On a cluster, a job often does not start the instant you submit it — it waits in the queue, and a job array or a chain of dependent jobs may keep launching for hours or days. Meanwhile you keep editing the same source files. Without packing, every job reads whatever happens to be on disk at the moment it starts, so a late edit can silently change the behavior of an experiment you launched earlier.

Packing solves this by giving each submission an immutable snapshot:

  • Reproducibility — a queued or long-running job executes the exact code that existed at submission time, no matter how the working tree changes afterwards.

  • Safe iteration — you can continue developing, refactoring, or starting new experiments while previous jobs are still pending or running.

  • Isolation between jobs — sequential and dependent jobs each carry their own copy, so they never interfere through shared source files.

  • A record of what ran — the packed code/ folder lives next to the job’s logs and outputs, documenting precisely what produced a given result.

What gets packed: the selection priority

Which files are copied depends on whether code_root contains a .gitignore file.
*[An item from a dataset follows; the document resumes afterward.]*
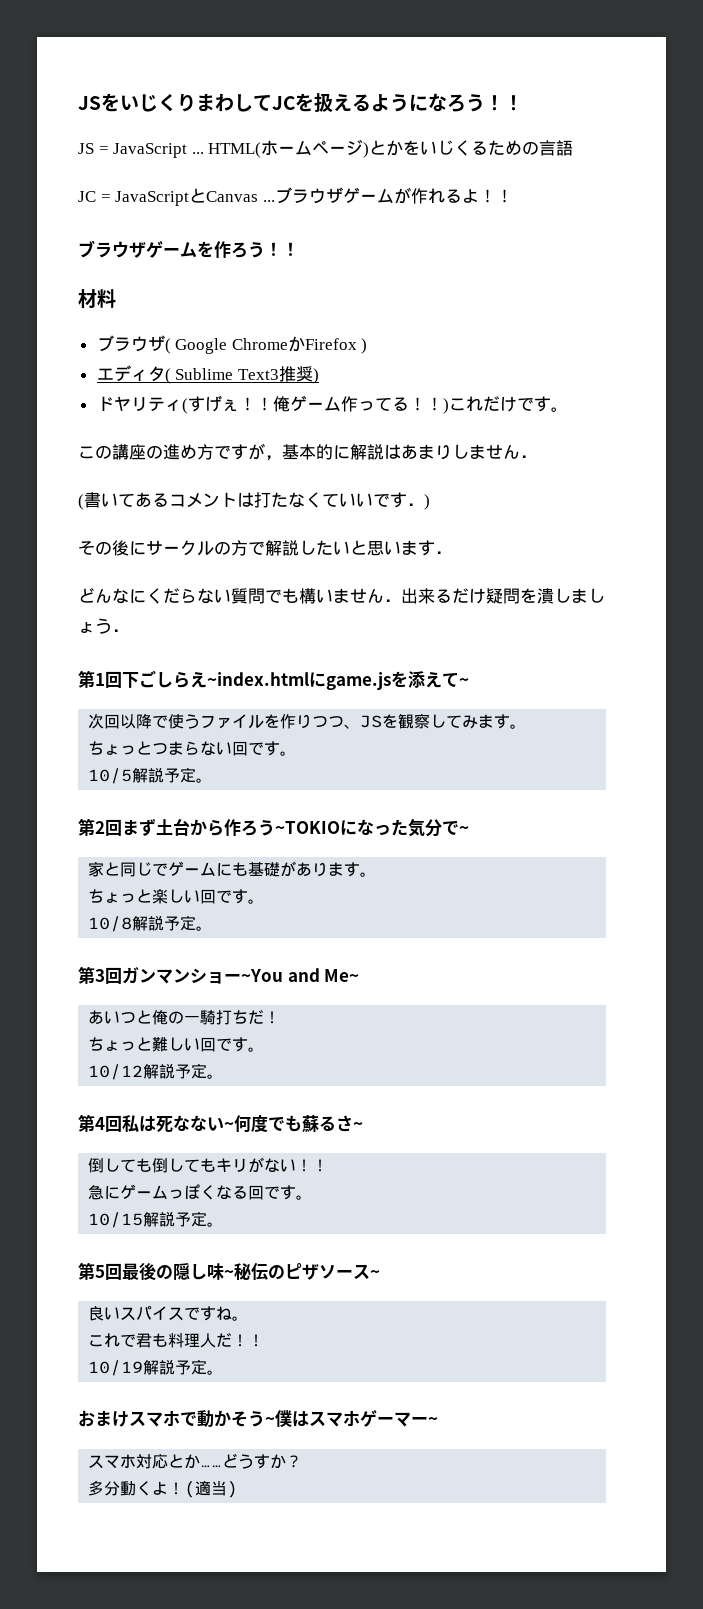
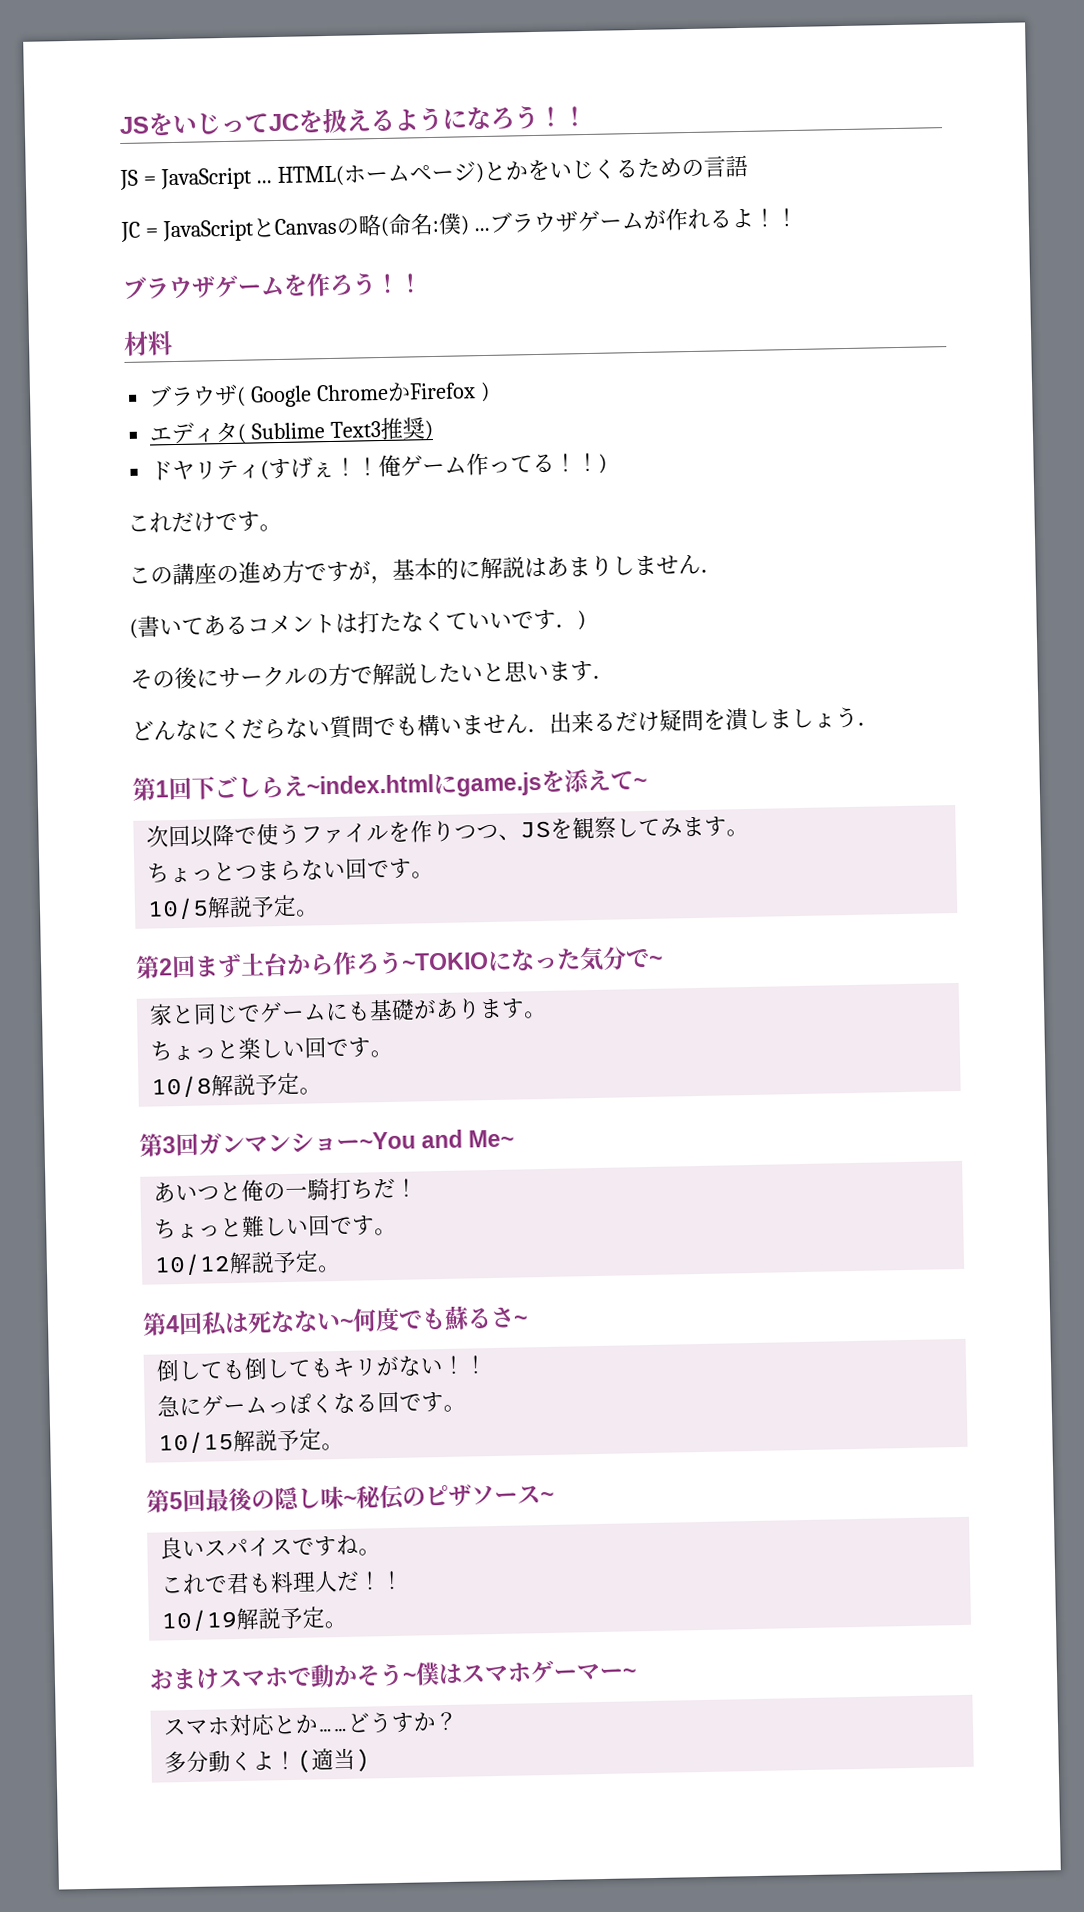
[158,93,253,112] くりまわし -> [220,119,245,134] っ
(259, 196) none -> [335,212,470,238] の略(命名:僕)
(449, 406) none -> (608, 463) //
The two controls you configure are:

  • code_file_suffixes — file extensions treated as “code” (default: .py, .sh, .yaml, .toml).

  • exclude_code_folders — folders that are always hard-excluded (default: .git, wandb, outputs, datasets).

With a .gitignore present

.gitignore becomes the primary discovery mechanism, and code_file_suffixes acts as an add-back whitelist. A file is packed when:

pack(file) = (NOT gitignored)  OR  (extension in code_file_suffixes)

In code_file_suffixes?

Ignored by .gitignore?

Packed?

Reason

yes

no

not ignored (discovery)

yes

yes

add-back by code_file_suffixes

no

no

not ignored (discovery)

no

yes

ignored and not added back

In other words: everything your repository would track is packed, plus any code file you explicitly whitelist even if it is gitignored. The .git directory itself is always ignored.

Without a .gitignore

There is nothing to discover from, so slurmic falls back to the original behavior and code_file_suffixes is the sole include filter:

pack(file) = (extension in code_file_suffixes)

In code_file_suffixes?

Packed?

yes

no

exclude_code_folders always wins

Regardless of the mode above, any file inside an exclude_code_folders directory is never packed. This hard exclusion cannot be overridden by .gitignore discovery or by the code_file_suffixes add-back — it is your final safety valve for keeping large or irrelevant directories (datasets, run outputs, experiment trackers) out of the snapshot.

The full priority, highest first:

  1. exclude_code_folders — hard-excludes whole folders (always wins).

  2. code_file_suffixes — adds back matching files (rescues gitignored code; sole filter when there is no .gitignore).

  3. .gitignore — discovers everything not ignored (only when present).

Tips

  • Keep large artifacts (datasets, checkpoints, run outputs) in .gitignore and/or exclude_code_folders so they are not copied into every job folder.

  • If a needed config or script is gitignored but small, add its extension to code_file_suffixes to have it packed via add-back.

  • With no .gitignore, only files matching code_file_suffixes ship — add the extensions your job needs.